Wie viele Spitäler trifft es noch?

So glimpflich wie in Wattwil geht es für die Bevölkerung wohl nicht in allen Regionen aus. Die Spitallandschaft in der Ostschweiz konnte sich lange halten. Jetzt ist sie in Bewegung. Appenzell Innerrhoden hat seit dem 1. Juli 2021 kein Spital mehr. In Ausserrhoden wurde das Spital Heiden geschlossen. Auch hier gab es offenbar private Interessenten. Im Kanton St. Gallen sind mittlerweile die Landspitäler Flawil und Rorschach geschlossen. In Flawil kaufte die oben erwähnte Solviva AG die Spitalliegenschaft. Sie will dort einen Neubau für Langzeitpflege errichten. In der Region Rorschach eröffnet die Berit nach dem Aus des öffentlichen Spitals eine Klinik.

Im Sarganserland zeichnet sich eine kantonsübergreifende Lösung ab: Das Kantonsspital Chur will das Spital Walenstadt kaufen und betreiben. Aber selbst das Überleben aller übrig gebliebenen und zunächst unbestrittenen Spitäler in Grabs, Uznach und Wil scheint nicht mehr sicher. Am Ende, sagt ein Politiker, der nicht genannt werden möchte, werde es wohl auf längere Sicht im Kanton St. Gallen nur noch zwei Spitäler geben: das Kantons spital St. Gallen und das Akutspital im werdenbergischen Grabs.
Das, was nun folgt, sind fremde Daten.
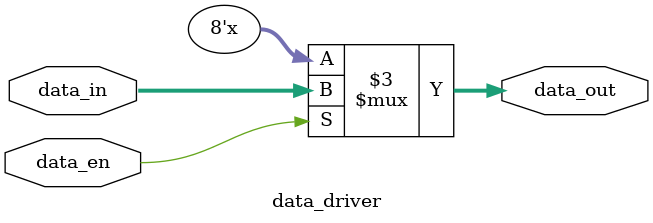
<source format=v>
module data_driver(input[7:0] data_in, input data_en, output reg [7:0] data_out); 

always@(*)begin
	if(data_en) begin
		data_out=data_in;
	end
	else begin
		data_out= 'bz;
	end
end


endmodule
</source>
Die Ostschweizer Kantone planen längst kantonsübergreifend. Diesen Sommer wollen sie über die Resultate informieren. Vorsitzender der überkantonalen Spitalplanung ist der Ausserrhoder Gesundheitsdirektor Yves Noël Balmer. Zur WOZ sagt er: «Als Sozialdemokrat war und bin ich kein Fan des revidierten Krankenversicherungsgesetzes. Das hat die Patientenströme verändert, die Privatkliniken gestärkt und vor allem die kleineren Landspitäler unter Druck gesetzt» (vgl. «Eigennützige Retter übernehmen die regionale Gesundheitsversorgung» ). Das Versprechen sei gewesen, der Wettbewerb werde die Spitalkosten senken. «Das Gegenteil ist der Fall. Die Kosten sind gestiegen.» Die privaten Leistungserbringer konzentrierten sich nur in wenigen Ausnahmen auf die Grundversorgung, sondern primär auf lukrative Behandlungen. Den Aufwand bezahlten die Kantone, also die Steuerzahler:innen, und die Krankenkassen. «Der Gesetzgeber hat das so gewollt, jetzt müssen wir damit umgehen.»